The Lamar container checks are a little heavyweight, so watch out for that because you might want to dial them back. Those checks run through every single service registration in Lamar, verifies that all the dependencies exist, and tries to build every registration at least once.

Next though, let’s look at how Lamar lets us plug its own form of environment checks. On any concrete class that is built by Lamar, you can directly embed environment checks with methods like this fake service:

    public class SometimesMisconfiguredService
    {
        private readonly IConfiguration _configuration;

        public SometimesMisconfiguredService(IConfiguration configuration)
        {
            _configuration = configuration;
        }

        [ValidationMethod]
        public void Validate() // The method name does not matter
        {
            var connectionString = _configuration.GetConnectionString("database");
            using var conn = new SqlConnection(connectionString);
            
            // Just try to connect to the configured database
            conn.Open();
        }
    }

The method name above doesn’t matter. All that Lamar needs to see is the [ValidationMethod] attribute. See Lamar’s Environment Tests for a little more information about using this feature. And I don’t really need to “do” anything other than throw an exception if the check logically fails.

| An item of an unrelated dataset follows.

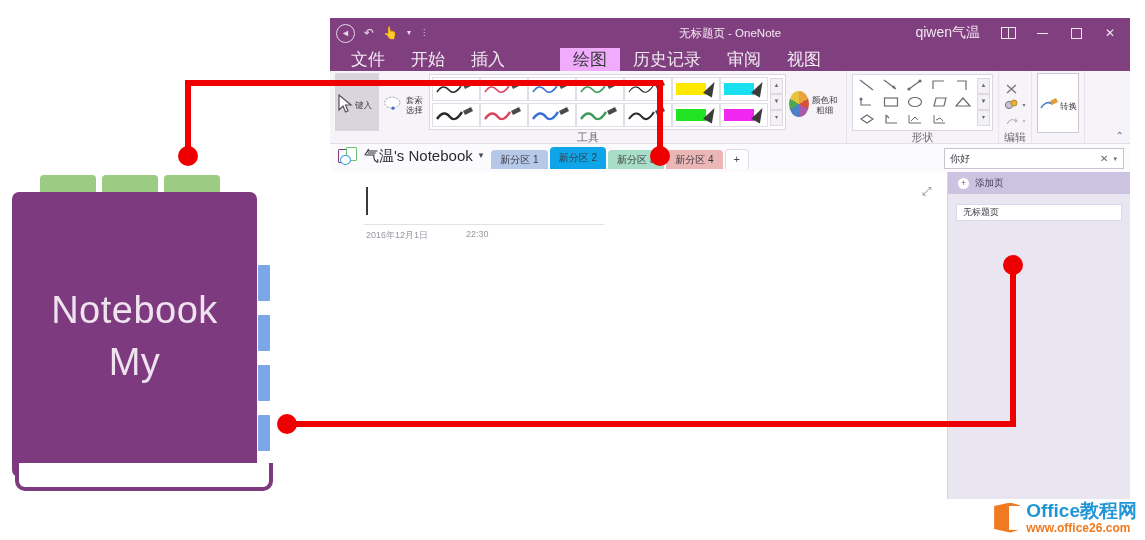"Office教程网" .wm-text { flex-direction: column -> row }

And I’ll register that service in the container in the Startup.ConfigureServices() method like so:

            services.AddSingleton<SometimesMisconfiguredService>();

Now, going back to the application and I’ll try to start it up with the environment check flag active — but I haven’t configured a database connection string or even attempted to spin up a database at all, so this should fail fast. And it does with a call to dotnet run -- --check:

   1.) Success: File 'appsettings.json' exists
   2.) Failed: Lamar IoC Service Registrations

ERROR: Lamar.IoC.ContainerValidationException: Error in WebApplication.SometimesMisconfiguredService.Validate()

AND A LOT OF STACK TRACE VERBIAGE FROM THE FAILURES

To get at just the Lamar container validation, you can also use dotnet run -- lamar-validate. IoC container tools are a dime a dozen in .Net, and many of them are perfectly competent. When I’m asked “why use Lamar?”, my stock answer is to use Lamar for its diagnostic capabilities.